Verhältnis von Türkei und Russland verbessert

Die Beziehungen zwischen der Türkei und dem Westen haben sich in den vergangenen Jahren verschlechtert, weil Erdogan türkische Interessen gegen die Einsprüche von USA und EU durchsetzen und damit den Anspruch der Türkei auf eine eigenständige Rolle als Regionalmacht unterstreichen will.

Zugleich verbesserte die Türkei ihr Verhältnis zur Führung in Moskau. Russlands Außenminister Sergej Lawrow stärkte Ankara am Dienstag im Streit mit Washington den Rücken und nannte die US-Sanktionen illegitim und arrogant. Ähnlich äußerte sich der iranische Außenminister Dschawad Sarif.

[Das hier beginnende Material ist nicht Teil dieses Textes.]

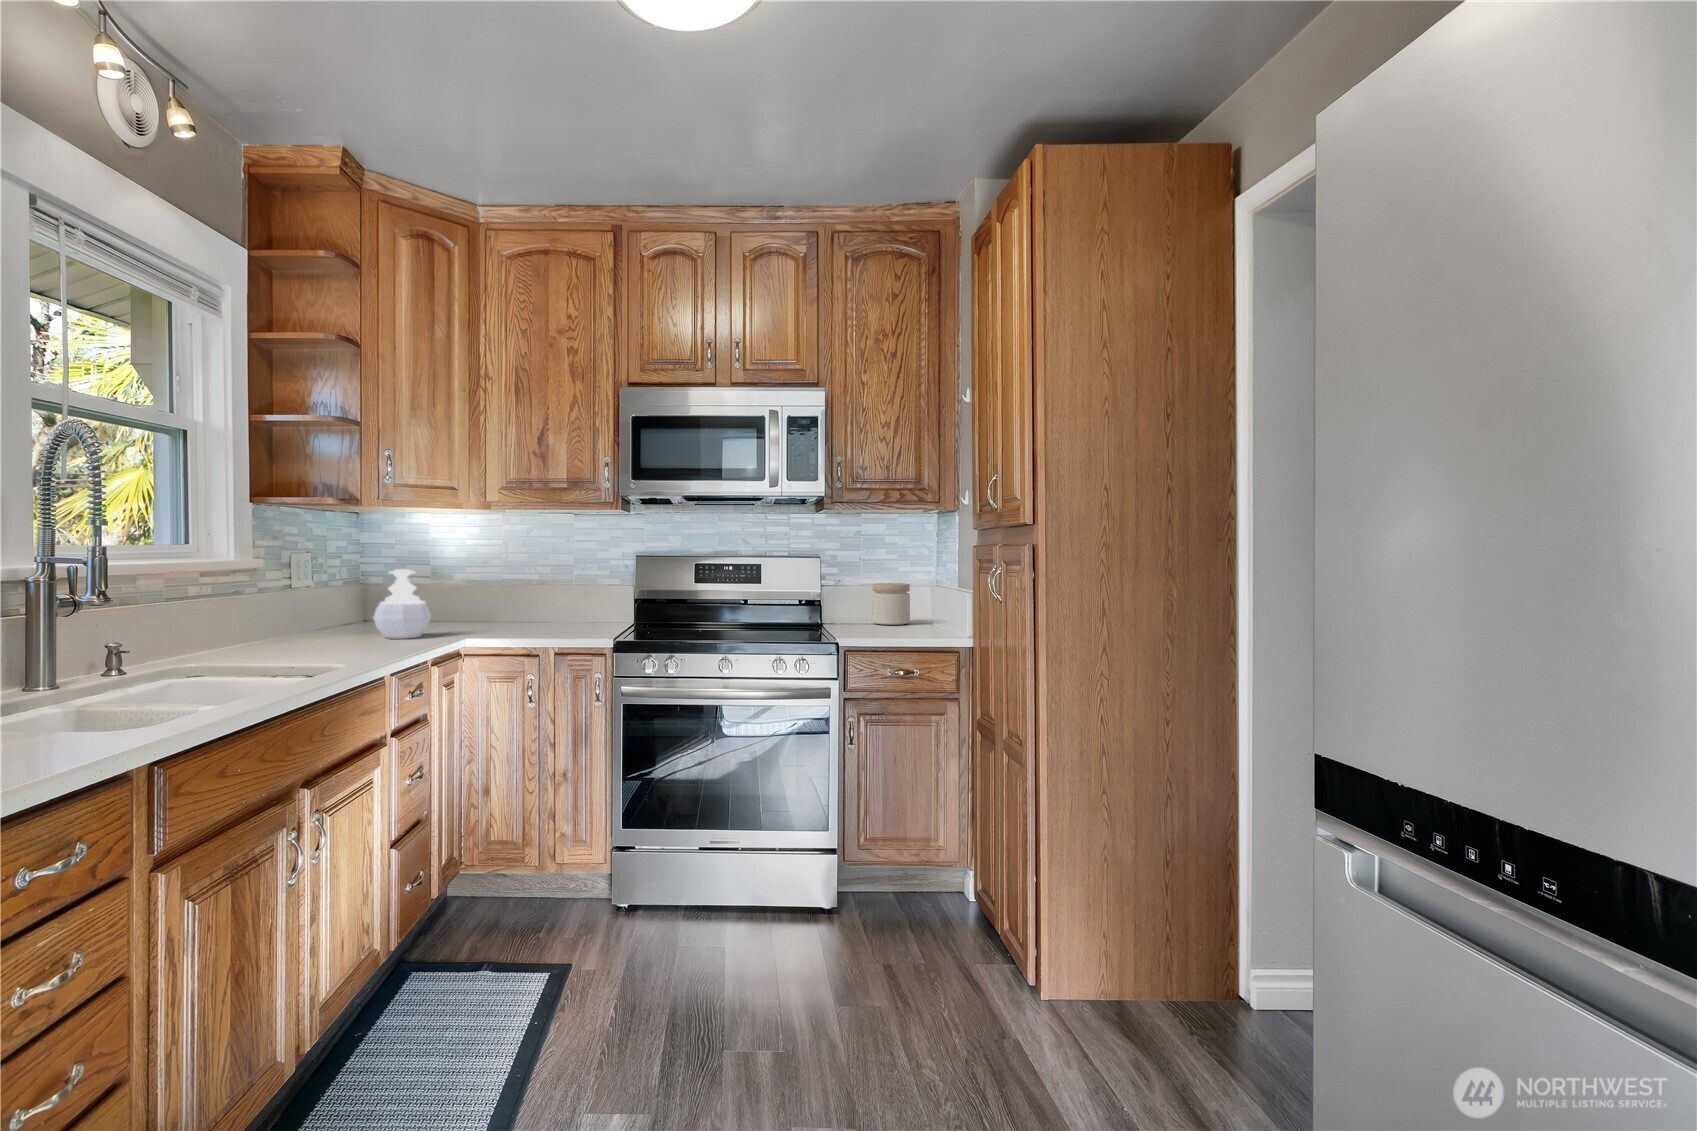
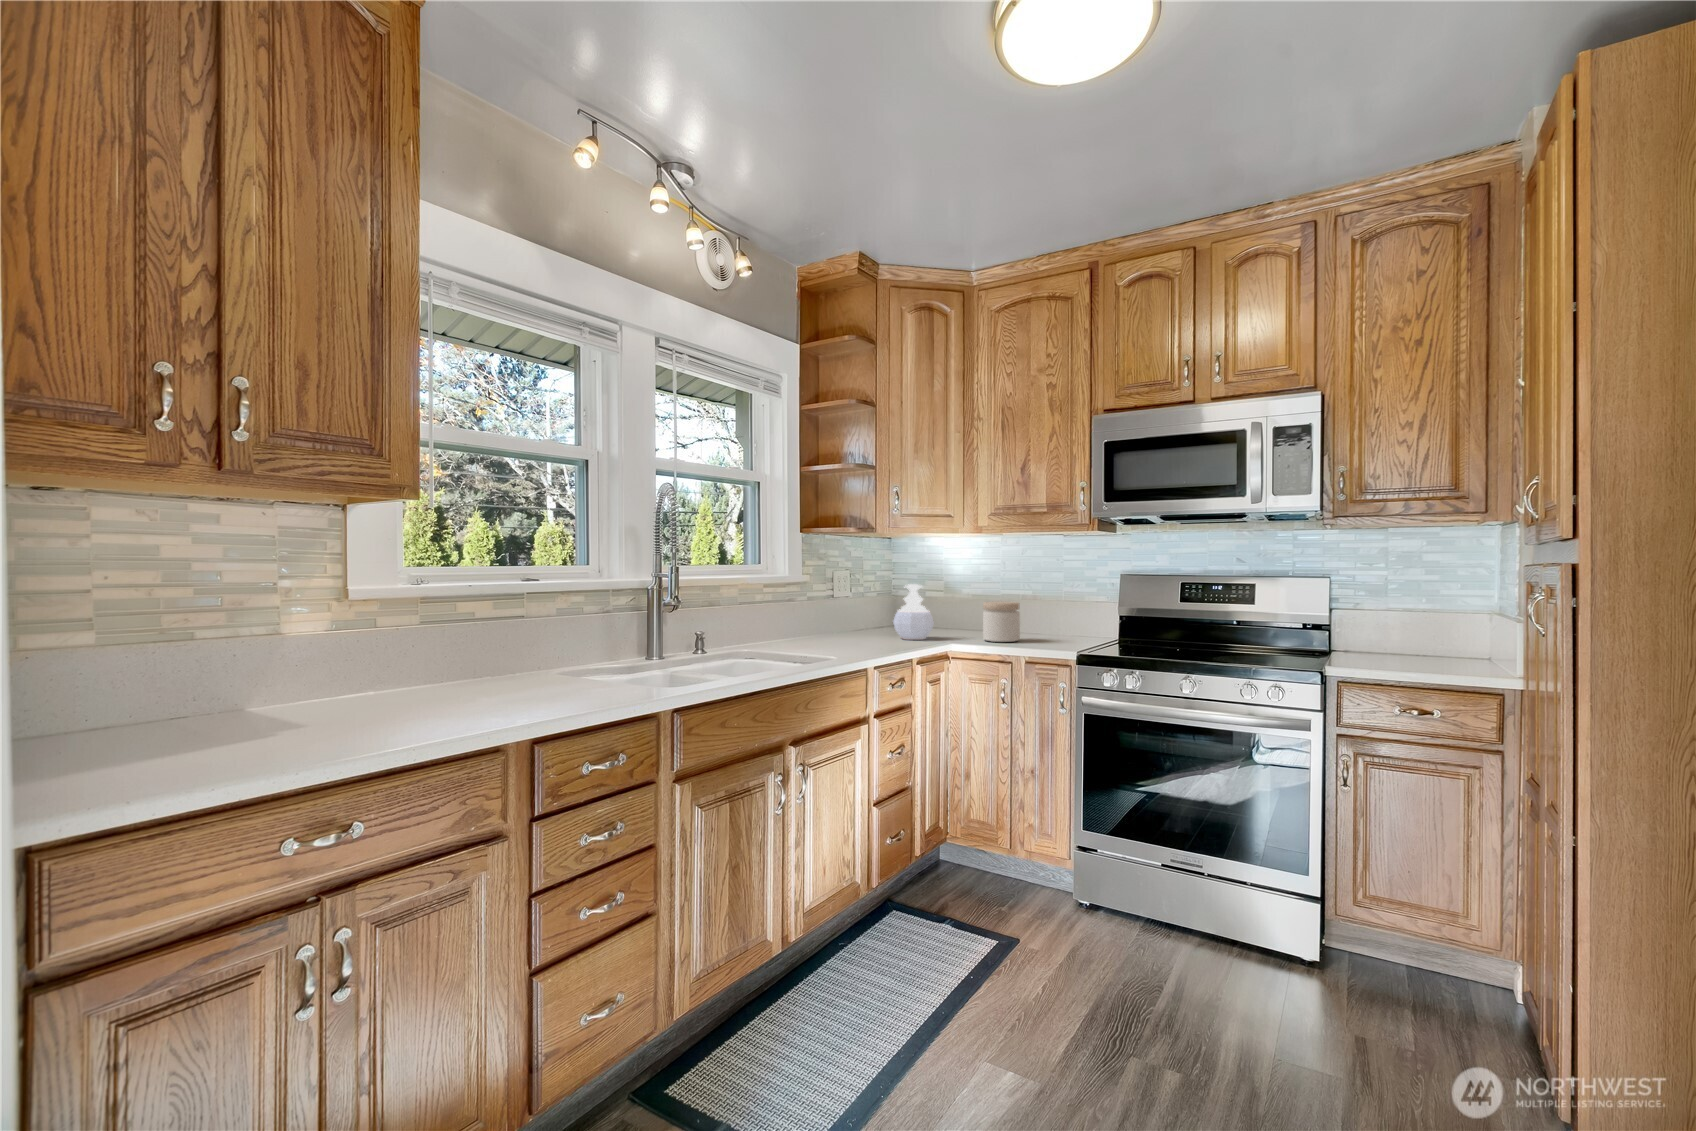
jar: present [872,583,910,625] -> present [983,602,1020,642]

Erdogan in einer Sackgasse

Der weit verbreitete Antiamerikanismus in der Türkei dürfte Erdogan zumindest kurzfristig vor negativen innenpolitischen Folgen der Sanktionen schützen. Die größte Oppositionspartei in Ankara, die linksnationale CHP, rügte Washingtons und forderte Erdogans Regierung auf, die S-400 so schnell wie möglich in Dienst zu stellen. Allerdings denken die türkischen Wähler möglicherweise anders. Eine Mehrheit wolle die Rückbesinnung auf den Westen, sagte der Meinungsforscher Faruk Acar der Internetzeitung „Habertürk“. Das gelte auch für Wähler von Erdogans Partei AKP.

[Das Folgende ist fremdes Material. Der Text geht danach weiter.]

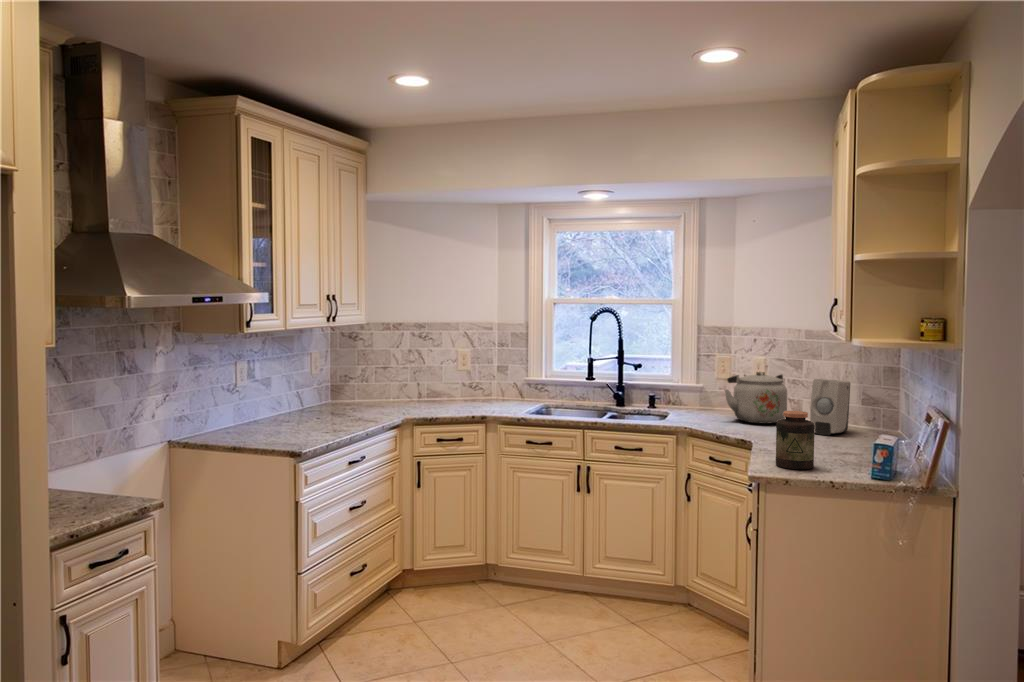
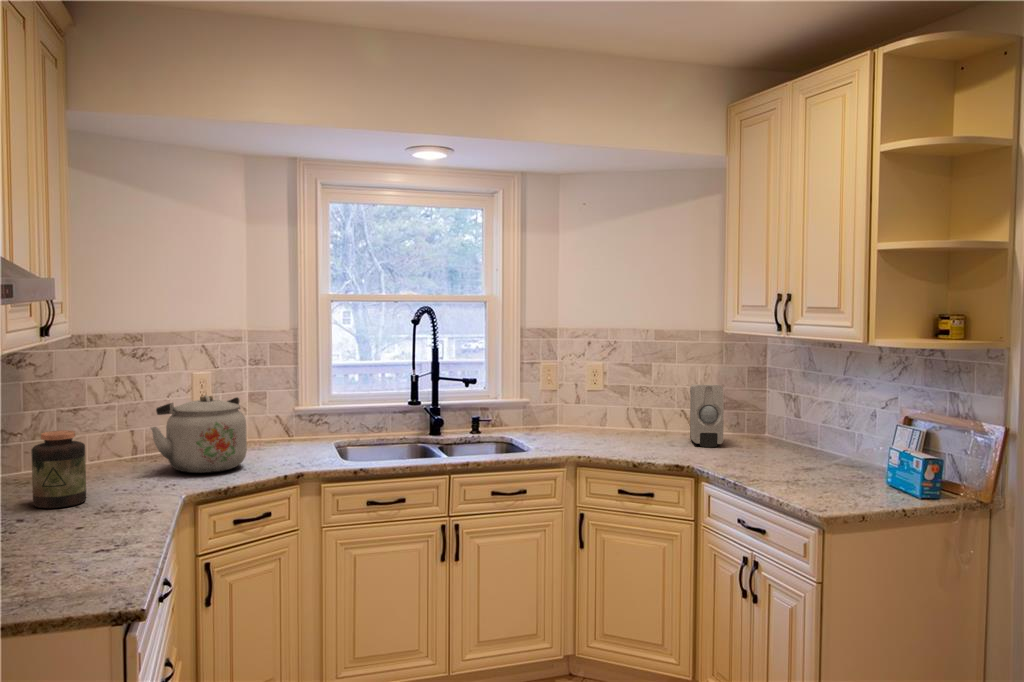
kettle: present [725,372,787,424] -> present [151,395,247,473]
jar: present [776,411,815,469] -> present [31,430,86,508]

Auch außenpolitisch steckt Erdogan in einer Sackgasse. Die Zusammenarbeit mit Russland, die vor allem taktisch ist und kurzfristigen Zielen dient, kann die zerrütteten Beziehungen zu Europa und den USA nicht ersetzen. Der türkische Staatschef wertet die Kritik aus dem Westen als Zeichen dafür, dass ausländische Mächte den Aufstieg seines Landes verhindern wollen. Er hat sich bisher darauf verlassen, dass die EU und die USA den geostrategisch wichtigen Partner Türkei nicht vor den Kopf stoßen wollen. Doch damit hat er sich offenbar verrechnet. Das machen die Sanktionen aus Brüssel und Washington deutlich.